-- Source extract --
I have a few more stories about this house and time era, but I will continue this later. Hope you are all enjoying the beginnings of spring. 

 

Tuesday, March 22, 2011

TUESDAY'S THOUGHTS

I decided I would try and write a quick "update" at the happenings over here. We have been having quite the storm these last couple of days, complete with lightening, thunder, hail and LOTS of rain...pretty cold too...especially for California in March. And as gloomy and dreary as it has been I am not complaining as I know soon enough the warm weather will set in and STAY for quite a while. I have half of my front planter complete, and we should have the rest completed in the next couple of weeks. The flowers are blooming and it is looking good. I read the blog posts of my farmer's wife's friends, and some of you other gals who plant gardens etc., and feel like I know NOTHING about the earth, and planting, and gardens etc., and sometimes it makes me feel like I have missed soo much. I love reading about their happenings, and seeing their gardens in progress etc. I DO love the taste of home grown veggies, fruit, and herbs, and I know how I like my flowers and planters and things to "look", but have such little knowledge as to how to get them to look that way or how to go about "working" a garden. And I guess (as my mother pointed out ~ you can always count on your mother to be honest with you can't you?) little desire to DO the actual work either, haha. I feel like I "should" want to, but I really don't....Does anyone know what I mean? I was thinking about that the other day. How many things I want to know how to do still and wondering how I have gotten to be the age I am and don't know how. Maybe they are things that I "think" I should be doing, but really just don't have enough interest. I soo admire the people who do these things; like quilting,or painting, or knitting, or crocheting....Sooo many creative people out there. Sooo many people with MAJOR careers. Soo many who are always on some project or another. Just feels like I should have done more....Maybe I shouldn't wait for MORE interest, and just DO it. I know this is all pretty random, haha. But it is just where my head has been this morning.

-- Data lines --

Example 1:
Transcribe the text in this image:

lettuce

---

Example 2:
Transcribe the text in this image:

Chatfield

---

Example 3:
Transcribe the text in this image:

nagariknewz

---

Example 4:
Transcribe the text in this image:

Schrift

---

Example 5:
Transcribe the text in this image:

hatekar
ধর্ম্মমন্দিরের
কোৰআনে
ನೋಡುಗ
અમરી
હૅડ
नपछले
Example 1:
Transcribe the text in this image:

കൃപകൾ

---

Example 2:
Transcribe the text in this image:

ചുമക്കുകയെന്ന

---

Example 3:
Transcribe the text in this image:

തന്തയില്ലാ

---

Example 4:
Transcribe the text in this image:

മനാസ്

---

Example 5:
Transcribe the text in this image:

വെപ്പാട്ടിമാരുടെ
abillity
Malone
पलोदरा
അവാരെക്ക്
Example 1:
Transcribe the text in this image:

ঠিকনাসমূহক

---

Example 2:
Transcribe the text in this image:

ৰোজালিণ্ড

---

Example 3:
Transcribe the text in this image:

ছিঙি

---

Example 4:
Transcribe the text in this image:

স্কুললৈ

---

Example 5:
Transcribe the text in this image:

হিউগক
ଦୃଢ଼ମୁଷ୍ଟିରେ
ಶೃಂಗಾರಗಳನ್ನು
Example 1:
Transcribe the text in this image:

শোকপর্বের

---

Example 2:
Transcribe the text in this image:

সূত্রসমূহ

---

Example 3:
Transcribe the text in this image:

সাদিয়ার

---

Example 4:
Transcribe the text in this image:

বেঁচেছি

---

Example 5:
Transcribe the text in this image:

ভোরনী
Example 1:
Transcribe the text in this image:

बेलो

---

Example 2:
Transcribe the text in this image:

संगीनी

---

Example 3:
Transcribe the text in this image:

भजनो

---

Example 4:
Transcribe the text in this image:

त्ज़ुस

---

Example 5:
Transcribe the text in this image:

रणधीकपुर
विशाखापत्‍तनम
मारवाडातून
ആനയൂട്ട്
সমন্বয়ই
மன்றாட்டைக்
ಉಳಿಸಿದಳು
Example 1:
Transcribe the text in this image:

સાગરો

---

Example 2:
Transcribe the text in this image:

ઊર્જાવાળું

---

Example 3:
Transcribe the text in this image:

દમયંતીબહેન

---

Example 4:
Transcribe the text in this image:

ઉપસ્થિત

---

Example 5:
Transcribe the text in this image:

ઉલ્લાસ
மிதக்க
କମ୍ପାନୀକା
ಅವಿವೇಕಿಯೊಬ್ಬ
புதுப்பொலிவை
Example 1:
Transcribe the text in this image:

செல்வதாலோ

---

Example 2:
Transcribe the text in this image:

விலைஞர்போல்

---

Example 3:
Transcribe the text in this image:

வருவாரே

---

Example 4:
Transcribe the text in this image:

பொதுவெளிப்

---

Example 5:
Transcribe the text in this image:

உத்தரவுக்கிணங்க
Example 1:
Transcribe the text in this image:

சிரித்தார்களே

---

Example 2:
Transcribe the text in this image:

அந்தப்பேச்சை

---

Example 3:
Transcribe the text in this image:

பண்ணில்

-- Required tasks --
1. In the blog post, how much of the front planter is complete?
2. Copy out the records word for word, from their first line through the line containing "ചുമക്കുകയെന്ന".
The blog post and the records are separate material with no connection between them.

-- The answers --
1. Half of it is complete.

2.
Example 1:
Transcribe the text in this image:

lettuce

---

Example 2:
Transcribe the text in this image:

Chatfield

---

Example 3:
Transcribe the text in this image:

nagariknewz

---

Example 4:
Transcribe the text in this image:

Schrift

---

Example 5:
Transcribe the text in this image:

hatekar
ধর্ম্মমন্দিরের
কোৰআনে
ನೋಡುಗ
અમરી
હૅડ
नपछले
Example 1:
Transcribe the text in this image:

കൃപകൾ

---

Example 2:
Transcribe the text in this image:

ചുമക്കുകയെന്ന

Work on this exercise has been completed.